John Glynn – 6 Guilty Pleasure Tracks We All Secretly Love

John Glynn is a PhD graduate in Psychology. This article was first published on on June 14, 2013.

I must admit, I found this list rather difficult to compose. As the saying goes, one man’s trash is another man’s treasure and when it comes to our go-to guilty pleasure songs that statement is oh so true. The issue with lists of this nature is generally something a guy struggles with – the fairer sex would never have to say sorry for listening to anything, ever. And that’s something that all guys secretly resent and realize. The other thing I recognize is that there’s one key element in classifying a song as a real guilty pleasure: the song must have something to substantiate the pleasure plea.

For example, “Friday” by Rebecca Black is a song so ghastly, that it simply cannot support such a declaration. I can’t see a situation where anyone would say, “But seriously, this song makes me so happy!” Anyway, unless you’re at a fancy dress party sporting a truly killer perm, it is not publicly acceptable to admit that you like these “controversial” tracks. Nevertheless, it is totally okay to scream out the lyrics, pull out the impressive parachute pants, and shout over the melody, “I hate this song so much that I actually love it!”

These are the 6 songs that you really love to hate.

6. MC Hammer – “U Can’t Touch This”

Surely this track is one of the cheesiest songs of the 90′s. Thanks to its ridiculous beat and that line that actually thanks God for giving MC his awe-inspiring dance moves, “Can’t Touch This” is a guilty pleasure of so many music lovers. Although, I must ask, does anyone actually know all the lyrics to this song? Everybody mutters through until the overly simple chorus arrives. Rather predictably, the more you sing this song in public, the less people want to touch this or any part of you.

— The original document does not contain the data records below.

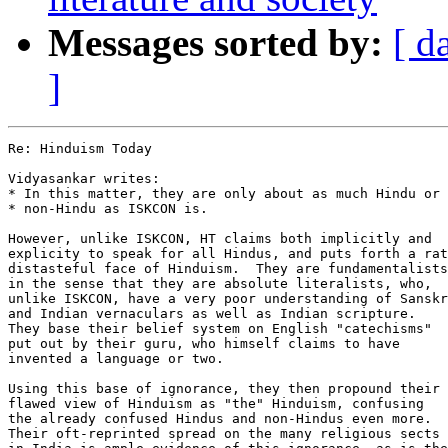
Messages sorted by:
[ d
]
Re: Hinduism Today

Vidyasankar writes:

* In this matter, they are only about as much Hindu or 
* non-Hindu as ISKCON is.

However, unlike ISKCON, HT claims both implicitly and

explicity to speak for all Hindus, and puts forth a rat
distasteful face of Hinduism.  They are fundamentalists

in the sense that they are absolute literalists, who,

unlike ISKCON, have a very poor understanding of Sanskr
and Indian vernaculars as well as Indian scripture.  

They base their belief system on English "catechisms" 

put out by their guru, who himself claims to have 

invented a language or two.

Using this base of ignorance, they then propound their 

flawed view of Hinduism as "the" Hinduism, confusing 

the already confused Hindus and non-Hindus even more.

Their oft-reprinted spread on the many religious sects
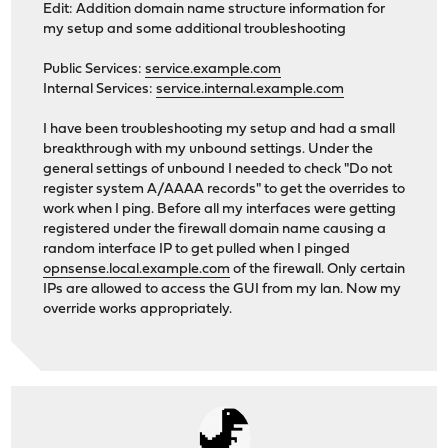
Edit: Addition domain name structure information for
my setup and some additional troubleshooting
Public Services:
service.example.com
Internal Services:
service.internal.example.com
I have been troubleshooting my setup and had a small
breakthrough with my unbound settings. Under the
general settings of unbound I needed to check "Do not
register system A/AAAA records" to get the overrides to
work when I ping. Before all my interfaces were getting
registered under the firewall domain name causing a
random interface IP to get pulled when I pinged
opnsense.local.example.com
of the firewall. Only certain
IPs are allowed to access the GUI from my lan. Now my
override works appropriately.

5. Starship – “We Built this City”

Some might find it discomforting to roll up to a red light blasting “We Built this City” by Starship. I, on the other hand, will be smugly singing along, beating the steering wheel and gazing into your eyes making you feel so uncomfortable that you will need numerous counseling sessions.



4. Meatloaf – “I Would Do Anything For Love”

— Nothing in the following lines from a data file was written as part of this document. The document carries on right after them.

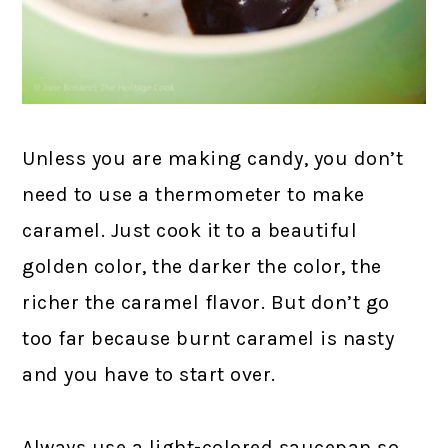
Unless you are making candy, you don’t
need to use a thermometer to make
caramel. Just cook it to a beautiful
golden color, the darker the color, the
richer the caramel flavor. But don’t go
too far because burnt caramel is nasty
and you have to start over.
Always use a light-colored saucepan so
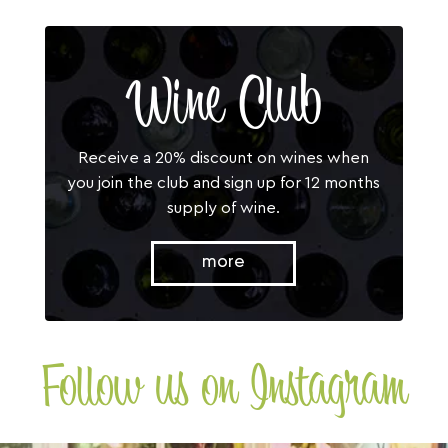
Wine Club
Receive a 20% discount on wines when
you join the club and sign up for 12 months
supply of wine.
more
Follow us on Instagram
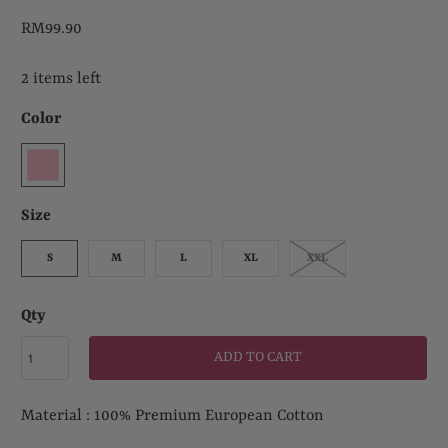
RM99.90
2 items left
Color
Size
S
M
L
XL
XXL
Qty
ADD TO CART
Material : 100% Premium European Cotton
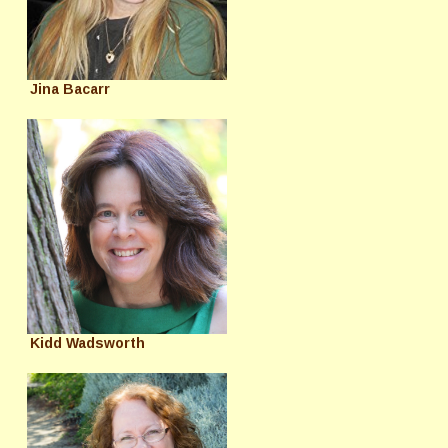
Jina Bacarr
Kidd Wadsworth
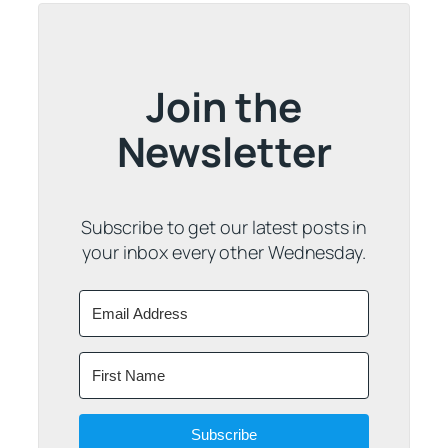
Join the
Newsletter
Subscribe to get our latest posts in
your inbox every other Wednesday.
Subscribe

Everybody knows that you can’t enjoy meat loaf without a healthy dosage of cheese. Whether we are talking about the food or the recording artist, one thing is for sure: cheese is mandatory. I must admit that Meatloaf has always been a guilty pleasure of mine… please, I beg you, do not judge me. The title of the song highlights the cringe factor quite effectively; however, it’s a pretty damn good tune.



3. WHAM! – “Wake Me Up Before You Go-Go”

The only thing worse than not being woken up before someone go-goes is waking up in George Michael’s bed. The lyrics are insane, catchy to the point of painful, and the pitches are unbelievably high, but that never stopped anyone from dancing along to the song we all love to hate.

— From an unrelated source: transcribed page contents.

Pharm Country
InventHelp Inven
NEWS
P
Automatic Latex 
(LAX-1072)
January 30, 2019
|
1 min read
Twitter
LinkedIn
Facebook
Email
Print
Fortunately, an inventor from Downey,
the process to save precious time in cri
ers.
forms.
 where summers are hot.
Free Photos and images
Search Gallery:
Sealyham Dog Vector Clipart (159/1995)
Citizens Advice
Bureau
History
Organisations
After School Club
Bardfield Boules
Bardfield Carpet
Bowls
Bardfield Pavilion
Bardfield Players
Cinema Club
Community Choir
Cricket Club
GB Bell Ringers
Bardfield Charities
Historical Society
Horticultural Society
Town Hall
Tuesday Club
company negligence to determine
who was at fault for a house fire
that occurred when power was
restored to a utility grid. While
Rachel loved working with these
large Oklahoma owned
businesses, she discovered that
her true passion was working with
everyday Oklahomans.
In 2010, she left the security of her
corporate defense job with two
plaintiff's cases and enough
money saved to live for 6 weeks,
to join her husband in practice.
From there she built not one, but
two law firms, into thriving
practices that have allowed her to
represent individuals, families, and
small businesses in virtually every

2. Bonnie Tyler – “Total Eclipse of The Heart”

This track has been covered on Glee, murdered by One Direction and been given a Tori Amos makeover. Thankfully, I think, this song still remains a genuine classic with Bonnie waxing lyrical about love and loss. This tune is so renowned, and loved that it’s almost offensive to have it up on this list, but I felt the list would be almost naked without its inclusion.

Also, can anyone really explain what a “total eclipse of the heart” means without having to resort to tacky metaphors and suggestions?


1. Spice Girls – “Wannabe”

Wannabe is the embodiment of everything sickeningly sweet while being so manufactured it hurts. The Spice Girls may have been the devil’s spawn of pop music, but they still managed to be a wonderfully packaged and truly global one. No arguments here – this song makes absolutely no sense at all, with “insightful” lyrics such as, ‘I wanna, I wanna, I wanna really really really wanna zigazag ha’. Nevertheless, this fact has never stopped us from jumping around and raising the roof with appalling dance moves.



Let us all raise a glass to the astonishingly awkward 90s.